Task details:
Copy, from the data below, each line that has the word "matriz".

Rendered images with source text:
******
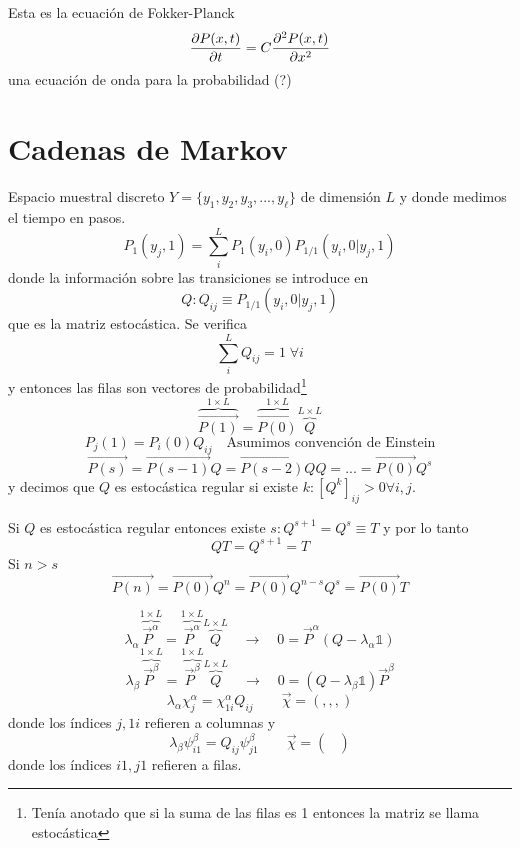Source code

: \documentclass[10pt,oneside]{CBFT_book}
\begin{document}
Esta es la ecuación de Fokker-Planck
\[
	\dpar{P(x,t)}{t} = C \dpar[2]{P(x,t)}{x}
\]
una ecuación de onda para la probabilidad (?)


\section{Cadenas de Markov}

Espacio muestral discreto $Y=\{ y_1, y_2, y_3,...,y_\ell \}$ de dimensión $L$ y donde
medimos el tiempo en pasos.
\[
	P_1(y_j,1) = \sum_i^L P_1(y_i,0) P_{1/1}(y_i,0|y_j,1)
\]
donde la información sobre las transiciones se introduce en
\[
	Q : Q_{ij} \equiv P_{1/1}(y_i,0|y_j,1)
\]
que es la matriz estocástica.
Se verifica
\[
	\sum_i^L Q_{ij} = 1 \; \forall i
\]
y entonces las filas son vectores de probabilidad\footnote{Tenía anotado que si
la suma de las filas es 1 entonces la matriz se llama estocástica}
\[
	\overbrace{\vec{P(1)}}^{1\times L} =  \overbrace{\vec{P(0)}}^{1\times L} 
\overbrace{Q}^{L\times L}
\]
\[
	P_j(1) = P_i(0) Q_{ij} \quad \text{Asumimos convención de Einstein}
\]
\[
	\vec{P(s)} = \vec{P(s-1)}Q = \vec{P(s-2)} Q Q = ... = \vec{P(0)}Q^s
\] 
y decimos que $Q$ es estocástica regular si existe $k : [Q^k]_{ij} > 0 \forall i,j$.


Si $Q$ es estocástica regular entonces existe $s : Q^{s+1} = Q^s \equiv T$ y por lo tanto
\[
	Q T = Q^{s+1} = T
\]
Si $n>s$
\[
	\vec{P(n)} = \vec{P(0)} Q^n = \vec{P(0)} Q^{n-s} Q^s = \vec{P(0)} T
\]

\[
	\lambda_\alpha \overbrace{\vec{P}^\alpha}^{1\times L} =  
	\overbrace{\vec{P}^\alpha}^{1\times L} \overbrace{Q}^{L\times L}
	\quad \rightarrow \quad 0 = \vec{P}^\alpha (Q-\lambda_\alpha \mathbb{1}) 
\]
\[
	\lambda_\beta \overbrace{\vec{P}^\beta}^{1\times L} = 
	\overbrace{\vec{P}^\beta}^{1\times L} \overbrace{Q}^{L\times L}
	\quad \rightarrow \quad  0 = (Q-\lambda_\beta \mathbb{1}) \vec{P}^\beta
\]
\[
	\lambda_\alpha \chi_j^\alpha = \chi_{1i}^\alpha Q_{ij} \qquad \vec{\chi} = (,,,)
\]
donde los índices $j,1i$ refieren a columnas y
\[
	\lambda_\beta \psi_{i1}^\beta = Q_{ij} \psi_{j1}^\beta \qquad \vec{\chi} = 
\begin{pmatrix}
                                                                            \\
                                                                            \\
                                                                            
                                                                           \end{pmatrix}
\]
donde los índices $i1,j1$ refieren a filas.
\end{document}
******
The answer:
que es la matriz estocástica.
la suma de las filas es 1 entonces la matriz se llama estocástica}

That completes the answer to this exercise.